Declaring himself “still fired up,” those of us who have enthusiastically followed his trajectory from Illinois State government to U.S. Senate to the White House can vouch for Obama’s ability to excite a crowd. His ample charisma and message of hope is one of many reasons BHO drubbed John McCain on election night four years ago.

The irresistible orator has turned out to be a far more pragmatic leader than the revolutionary-minded among us may have wished, but that’s not necessarily a bad thing. We have some epically serious problems with which to contend and although there have been times when I would loved to see Obama challenge a political rival to an old-fashioned duel (see John Boehner and last summer’s debt ceiling tango), my better self understands that this is no way to move the country forward. And however quiet his methods, the POTUS has certainly done that. As Joe Biden said correctly, “Osama bin Laden is dead and General Motors is alive.”

So after a rousing start to what is sure to be a long general election campaign, the nation settled into several presumed months of contemplating the Veepstakes. Which GOP crazy would Romney tap to be his second-in-command? Boring conversation for certain. Then two very awesome things occurred…

BOOM! Obama tells ABC’s Robin Roberts that “at a certain point I’ve just concluded that for me personally it is important for me to go ahead and affirm that I think same sex couples should be able to get married.” It may have taken a lot of words to state a simple fact: everyone has the right to decide who to love and wed. And the admission may have been forced by a clumsy, off-message but must-love-his-honesty Joe Biden, who unequivocally declared his support for gay marriage on Meet the Press, but the important thing was that the words were finally said.
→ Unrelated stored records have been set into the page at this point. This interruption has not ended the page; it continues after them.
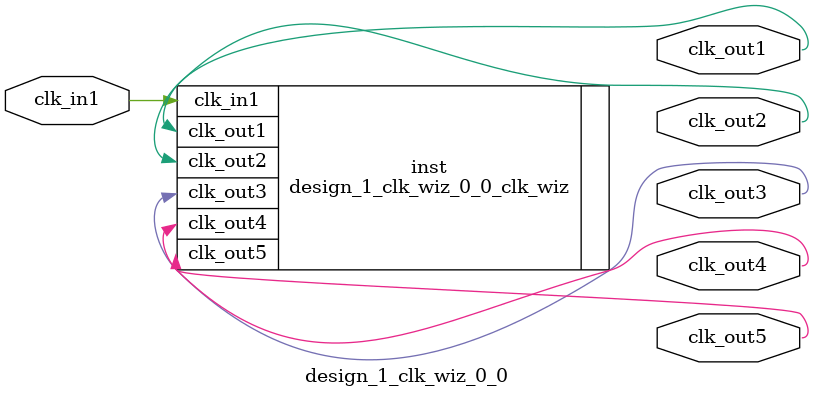
<source format=v>


`timescale 1ps/1ps

(* CORE_GENERATION_INFO = "design_1_clk_wiz_0_0,clk_wiz_v6_0_6_0_0,{component_name=design_1_clk_wiz_0_0,use_phase_alignment=true,use_min_o_jitter=false,use_max_i_jitter=false,use_dyn_phase_shift=false,use_inclk_switchover=false,use_dyn_reconfig=false,enable_axi=0,feedback_source=FDBK_AUTO,PRIMITIVE=MMCM,num_out_clk=5,clkin1_period=10.000,clkin2_period=10.000,use_power_down=false,use_reset=false,use_locked=false,use_inclk_stopped=false,feedback_type=SINGLE,CLOCK_MGR_TYPE=NA,manual_override=false}" *)

module design_1_clk_wiz_0_0 
 (
  // Clock out ports
  output        clk_out1,
  output        clk_out2,
  output        clk_out3,
  output        clk_out4,
  output        clk_out5,
 // Clock in ports
  input         clk_in1
 );

  design_1_clk_wiz_0_0_clk_wiz inst
  (
  // Clock out ports  
  .clk_out1(clk_out1),
  .clk_out2(clk_out2),
  .clk_out3(clk_out3),
  .clk_out4(clk_out4),
  .clk_out5(clk_out5),
 // Clock in ports
  .clk_in1(clk_in1)
  );

endmodule

</source>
And BOOM! JP Morgan Chase, one of the pillars of Wall Street, an institution long heralded for its ability to manage risk, announced it had lost two billion dollars through hazardous betting, adding new chum to the waters surrounding the debate on financial regulation and oversight.

Folks we have a live one!

In no time at all, Mitt Romney raced for the podium to declare “My view is that marriage is a relationship between a man and a woman,” Romney said. “That’s the position I’ve had for some time, and I don’t intend to make any adjustments at this point. … Or ever, by the way.” Well good, glad we cleared up your permanent inflexibility Mittens.

Except that was a lot easier to get away with in 2004. Fortunately, society’s pendulum is swinging quickly on this issue, with a March 2012 Gallup ABC News poll showing that 52 percent of Americans support the legalization of same-sex marriage. I know the Republicans have long stopped caring about majorities or embracing the mainstream, but they continue to isolate themselves at their own electoral peril.

Likewise, the Romney camp wasted no time stepping in it over the JP Morgan Chase debacle. Romney spokesman Rick Gorka issued a statement that read in part, “JP Morgan’s investors, not taxpayers, will incur any losses from this hedging trade gone bad. As president, Gov. Romney will push for common-sense regulation that gives regulators tools to do their jobs, and that gives investors more clarity.”

Um, didn’t JP Morgan use taxpayer money, in the form of savings, holdings and other securities in the bank, purchased and stored with the honest dollars of hard working people, to execute this financial belly flop? Are we expected to believe that the bank will sell off buildings, reduce executive salaries or liquidate other assets to compensate for the loss?

Out of touch, and come November, out of time, the Republicans will finally be forced to take themselves out to the shed and contemplate a platform overhaul that includes elements of reality, modernity and tolerance. But until then, it will be wildly amusing to watch Mittens try to grapple with unscripted events as they happen, generally coming out looking like an ass, as has occurred in this first week of the general election campaign.